This report summarizes the main achievements of the three years of development of new crystallization technologies for improved crystal size and shape control during the crystallization process. The successful crystallization process and system design requires an interdisciplinary effort, which ranges from population balance model (PBM) development of the system concept, through efficient implementation of model equations to soft-sensor development, which is required for the model predictive control (MPC) design as well. This report gives a deeper insight into these interdisciplinary development efforts, which also highlights the achievable improvements enabled by the combination of process modeling, high performance process simulation and optimization.
In the first year we showed that the application of wet-milling during crystallization can significantly improve the process flexibility and attainable crystal size domain. The GPU acceleration halved the simulation time, which enabled faster optimization. In the same year we also developed a portable PBM solver for batch crystallization of 1D and high aspect ratio 2D particles with optional GPU acceleration, involving primary and secondary nucleation, crystal growth and dissolution. For model based control applications, a fast, approximate, geometrical model based CSD to CLD and aspect ratio distribution (ARD) transformation was also developed.
In the second year the concept of integrated crystallizer-wet mill process simulation and optimizing design has been extended to 2D high aspect ratio crystal case. Furthermore, using the portable PBM solvers developed in the first year, we designed and implemented a full PBM based nonlinear model predictive control (NMPC) system for the batch cooling crystallization of L-ascorbic acid. This NMPC, in addition to solved the barrier of computational time on an average PCs also used the FBRM CLD as a feedback device, for the first time in the literature.
In the third year, the optimal operation of integrated crystallizer-wet milling systems was generalized by discovering a repeating crystallization mechanism scheduling pattern in the optimal operating profiles regardless of the applied process model (1D or 2D), initial conditions (seeded/unseeded and seed loading) and the objective (smaller or larger desired crystal size). Furthermore, by improving the calculation performance of the portable GPU accelerated PBM solver, it was showed that the real time model based shape- control became real-time feasible.

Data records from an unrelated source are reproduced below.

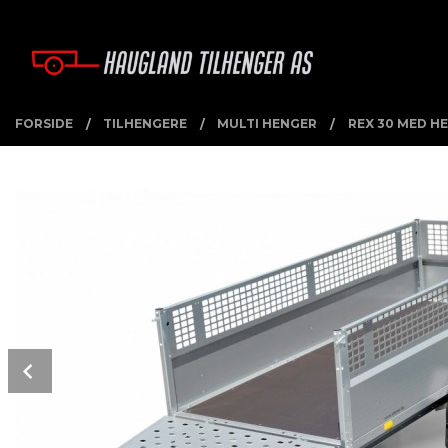
Gå
Lukk
PRODUKTER
til
innholdet
FORSIDE
TILHENGERE
MULTI HENGER
REX 30 MED H
Prev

In addition, the iterative model based experimental design (IMED) was applied for a spherical agglomeration process, which work demonstrates how the experimental conditions can be design to minimize the number of experiments for precise parameter estimation.
- Development of a generic Matlab based software package for the simulation of 1D and 2D batch and continuous MSMSP crystallizers.
- Quick design method for integrated batch crystallizer-wet mill systems.
- Fast and approximate 2D CSD to CLD and ARD transformation development.
- 1D NMPC development and implementation for L-ascorbic acid crystallization.
- Real-time feasible 2D NMPC simulation.
- Application of IMED for a spherical agglomeration process.